Diriliş müjdeleri, haberleri, dersleri, numuneleri veren bahar faslını uğurluyoruz. Önümüze serilen Kâinat kitabının en canlı, renkli, süslü, manalar, sırlar, hareketler ve hakikatler ifade eden sayfasını doya doya temaşa ettik, mütalaa ettik, huzur bulduk bu mevsiminde.
Baharın güzellikleriyle gözümüz, gönlümüz, ruhumuz, hissiyatımız bahar bayramı, neşesi, işvesi, coşkusu, kokusu, lezzetiyle hayat buldu, mutmain oldu. Yeryüzünde yaratılmış sanatlı, süslü, renkli eserlerin cazibeli güzelliğine bakıp Sanatkârı Olan Rabbimizi tefekkürlerle tanımaya gayret ettik. Yaratılış sırlarını, hikmetlerini, sebeplerini, işaretlerini, sırlarını, idrak etmeye çalıştık.
Cenab-ı Hakkın kudreti ile yeniden hayat bulan bitkilerde ve hayvanlardaki güzellikler, sanatlar, nizam, intizam içinde dirilişler, uyanış ve teşekküller aklımıza, kalbimize, ruhumuza hitap etti. “O Allah yarattığı her şeyi güzel yapandır.” Ayetinde arz sayfalarında Allahın isimlerinin her yerde ve her şeyde tecelli eden güzelliklerini tezekkür, tesbih, tahmid, tehlil, tekbirlerle temaşa ettik.
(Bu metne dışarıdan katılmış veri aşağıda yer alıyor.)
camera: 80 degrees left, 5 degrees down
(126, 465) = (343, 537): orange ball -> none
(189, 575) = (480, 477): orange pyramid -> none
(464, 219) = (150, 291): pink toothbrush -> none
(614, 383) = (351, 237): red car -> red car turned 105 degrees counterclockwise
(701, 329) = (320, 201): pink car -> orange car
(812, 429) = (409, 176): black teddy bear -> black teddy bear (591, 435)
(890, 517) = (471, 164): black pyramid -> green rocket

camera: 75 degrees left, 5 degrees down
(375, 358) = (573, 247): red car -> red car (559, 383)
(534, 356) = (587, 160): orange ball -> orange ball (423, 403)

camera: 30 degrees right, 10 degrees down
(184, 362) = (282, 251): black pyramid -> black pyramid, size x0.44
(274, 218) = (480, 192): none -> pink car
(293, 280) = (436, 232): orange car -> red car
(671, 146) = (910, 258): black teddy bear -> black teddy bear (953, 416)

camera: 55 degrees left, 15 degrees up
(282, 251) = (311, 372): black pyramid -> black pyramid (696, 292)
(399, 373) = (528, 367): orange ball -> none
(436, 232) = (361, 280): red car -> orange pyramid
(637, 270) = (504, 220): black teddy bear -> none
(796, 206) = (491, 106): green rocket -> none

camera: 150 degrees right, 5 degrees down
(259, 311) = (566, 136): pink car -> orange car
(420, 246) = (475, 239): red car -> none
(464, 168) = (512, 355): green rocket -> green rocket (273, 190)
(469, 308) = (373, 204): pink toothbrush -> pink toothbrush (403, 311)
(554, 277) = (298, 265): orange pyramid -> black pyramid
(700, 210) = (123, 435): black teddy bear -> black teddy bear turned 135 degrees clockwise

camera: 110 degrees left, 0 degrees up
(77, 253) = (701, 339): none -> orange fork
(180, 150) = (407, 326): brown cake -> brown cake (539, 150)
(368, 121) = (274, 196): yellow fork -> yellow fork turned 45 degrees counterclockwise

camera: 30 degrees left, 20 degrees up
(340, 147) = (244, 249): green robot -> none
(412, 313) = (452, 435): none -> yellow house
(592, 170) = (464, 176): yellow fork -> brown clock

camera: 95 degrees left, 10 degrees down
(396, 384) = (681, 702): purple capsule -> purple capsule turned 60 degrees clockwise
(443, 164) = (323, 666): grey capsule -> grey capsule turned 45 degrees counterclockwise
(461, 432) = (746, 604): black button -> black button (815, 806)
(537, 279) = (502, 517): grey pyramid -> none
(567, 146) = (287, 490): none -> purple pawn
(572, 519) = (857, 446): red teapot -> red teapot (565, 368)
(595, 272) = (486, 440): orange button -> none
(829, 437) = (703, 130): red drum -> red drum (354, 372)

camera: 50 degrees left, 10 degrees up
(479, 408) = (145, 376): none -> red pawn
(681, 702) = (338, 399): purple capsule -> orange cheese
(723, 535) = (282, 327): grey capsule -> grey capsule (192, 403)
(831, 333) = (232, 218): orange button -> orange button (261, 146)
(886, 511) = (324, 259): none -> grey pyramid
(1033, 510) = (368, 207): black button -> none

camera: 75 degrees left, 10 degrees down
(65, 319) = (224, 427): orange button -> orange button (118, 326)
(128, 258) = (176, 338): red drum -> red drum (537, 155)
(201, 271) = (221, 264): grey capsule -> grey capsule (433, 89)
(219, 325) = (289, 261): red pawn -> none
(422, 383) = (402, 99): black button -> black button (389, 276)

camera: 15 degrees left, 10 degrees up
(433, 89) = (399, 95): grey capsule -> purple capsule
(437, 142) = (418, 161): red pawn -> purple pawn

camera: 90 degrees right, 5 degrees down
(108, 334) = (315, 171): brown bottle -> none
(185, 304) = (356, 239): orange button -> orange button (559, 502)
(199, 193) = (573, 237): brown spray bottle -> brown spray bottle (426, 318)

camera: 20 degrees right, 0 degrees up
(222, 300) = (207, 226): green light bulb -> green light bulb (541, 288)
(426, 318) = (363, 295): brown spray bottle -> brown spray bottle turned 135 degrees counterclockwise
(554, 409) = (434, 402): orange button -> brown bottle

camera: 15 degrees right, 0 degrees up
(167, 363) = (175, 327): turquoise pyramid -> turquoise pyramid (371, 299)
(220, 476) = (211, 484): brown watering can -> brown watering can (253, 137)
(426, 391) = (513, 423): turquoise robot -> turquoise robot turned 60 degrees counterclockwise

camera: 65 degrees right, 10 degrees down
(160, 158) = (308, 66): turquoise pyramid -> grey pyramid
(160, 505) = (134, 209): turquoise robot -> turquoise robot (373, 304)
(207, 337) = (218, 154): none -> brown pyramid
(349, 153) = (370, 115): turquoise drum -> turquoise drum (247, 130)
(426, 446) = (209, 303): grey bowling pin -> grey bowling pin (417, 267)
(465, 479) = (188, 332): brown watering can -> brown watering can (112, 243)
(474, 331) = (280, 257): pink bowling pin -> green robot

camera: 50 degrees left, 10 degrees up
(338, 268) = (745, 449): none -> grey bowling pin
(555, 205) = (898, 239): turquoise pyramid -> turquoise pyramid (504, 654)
Geleceğe ümit ve şevk müjdesi veren Kur’an tefsirleri, Bahar mevsimini haşrin misali, yeniden dirilişin numunesi, ahiretin habercisi olduğunu birçok misalle izah etmiştir. Mesela Bediüzzaman, eserlerinde bin sekiz yüz seksen sekiz defa geçen bahar kelimesi, tevhit delilerinin işaretleri olarak yer almıştır. Haşir meselesinde İbni Sina gibi meşhur bir dâhi: "İmân ederiz, fakat akıl bu yolda gidemez" diye hükmetmiştir. 1926 yılında Haşir Risalesi olarak telif edilen Onuncu Söz, fen ilimlerinden örneklerle akıl, mantık, kalp ve vicdan kabul edeceği delillerle haşri ispat etmiştir.
Bahsi geçen eserlerden İşaretü-l İ’caz tefsirinde, yeryüzü şöyle tasvir ediyor: “Bahar mevsimi gelince o beyaz elbiseyi üzerinden çıkarır, zümrüt gibi yeşil halılarını sahrâlarına serer. Yem yeşil gömleklerini dağlarına giydirir. O dağların şahikalarının başlarına beyaz sarıklarını sarar. Ve bu güzel inkılâp ve manzaralarıyla kudret-i İlâhiyenin mu'cizelerini hikmet-i İlâhiyenin nazarına arz eder.” Allahın (c.c) kudretinin ve cemalinin hikmetini görür, insanların da, anlaması ve tefekkür etmesi için her eser üzerinde nizam ve intizamla vahdet tecellisini gösterir.
Yeryüzünü nimet sofrası olarak Allahın cömert ikramlarını nazarlara sunuyor: "Evet, bütün yeryüzünü bir sofra-i nimet eden ve bahar mevsimini bir çiçek destesi yapan ve o sofranın yanına koyan ve üstüne serpen bir Cevâd-ı Kerîm…”
Mayıs sonu baharda arzı süsleyen kır çiçekleri, kudret dairesinde tohumlarını gelecek bahara bırakarak; renkleri, şekilleri, kokuları, güzellikleri, sırları, manaları, hakikatleri şuur sahiplerinin nazarlarında ve hatıralarında, canlı, hoş, latif manzaralar bırakıp Rabbimizin ilim dairesine döndüler.
“Halbuki şu misafirhane-i dünyada görüyoruz, herkes çabuk gidip kayboluyor.” Bahar bir görünüp kayboldu, çiçekler soldu. Mevsimler gibi gençlik ve güzellikler mütemadiyen gider, gelmez… “Şu temelsiz ömür dahi bir rüzgâr gibi uçar, gider.” “Senin zamanın ve ömrün, berkten daha çabuk geçer; hayatın, çaydan daha sür’atli akar…”
Geçen ömürler, baharlar, güzellikler, servetlere bedel “Ya baki Entel baki” baki olan Allah bize yeter demeliyiz. Bütün duygularımızla Allah’ı (c.c.) tanımalıyız sevmeliyiz. Ahiret gününe iman etmeliyiz, ibadetle hazırlanmalıyız.